▸ **WHAT IS EXPECTED**: If a line in the records below holds the word "true", copy it.

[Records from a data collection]
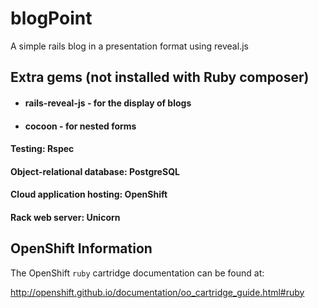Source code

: # blogPoint
A simple rails blog in a presentation format using reveal.js

## Extra gems (not installed with Ruby composer)
- #### rails-reveal-js - for the display of blogs
- #### cocoon - for nested forms

#### Testing: Rspec
#### Object-relational database: PostgreSQL
#### Cloud application hosting: OpenShift
#### Rack web server: Unicorn

## OpenShift Information
The OpenShift `ruby` cartridge documentation can be found at:

http://openshift.github.io/documentation/oo_cartridge_guide.html#ruby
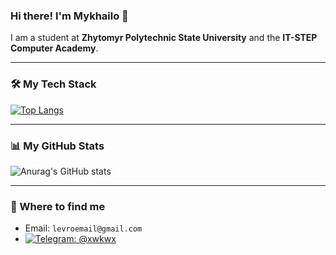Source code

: ### Hi there! I'm Mykhailo 👋

I am a student at **Zhytomyr Polytechnic State University** and the **IT-STEP Computer Academy**.

---

### 🛠️ My Tech Stack
[![Top Langs](https://github-readme-stats.vercel.app/api/top-langs/?username=LevrikM&layout=pie&hide_title=true&theme=dark)](https://github.com/anuraghazra/github-readme-stats)

---

### 📊 My GitHub Stats
![Anurag's GitHub stats](https://github-readme-stats.vercel.app/api?username=LevrikM&hide=contribs,prs&theme=dark&hide_title=true&rank_icon=github)

---

### 🔗 Where to find me

* Email: `levroemail@gmail.com`
* [<img src="https://img.shields.io/badge/Telegram-26A5E4?style=for-the-badge&logo=telegram&logoColor=white" alt="Telegram: @xwkwx" />](https://t.me/xwkwx)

▸ **TASK ANSWER**:
[![Top Langs](https://github-readme-stats.vercel.app/api/top-langs/?username=LevrikM&layout=pie&hide_title=true&theme=dark)](https://github.com/anuraghazra/github-readme-stats)
![Anurag's GitHub stats](https://github-readme-stats.vercel.app/api?username=LevrikM&hide=contribs,prs&theme=dark&hide_title=true&rank_icon=github)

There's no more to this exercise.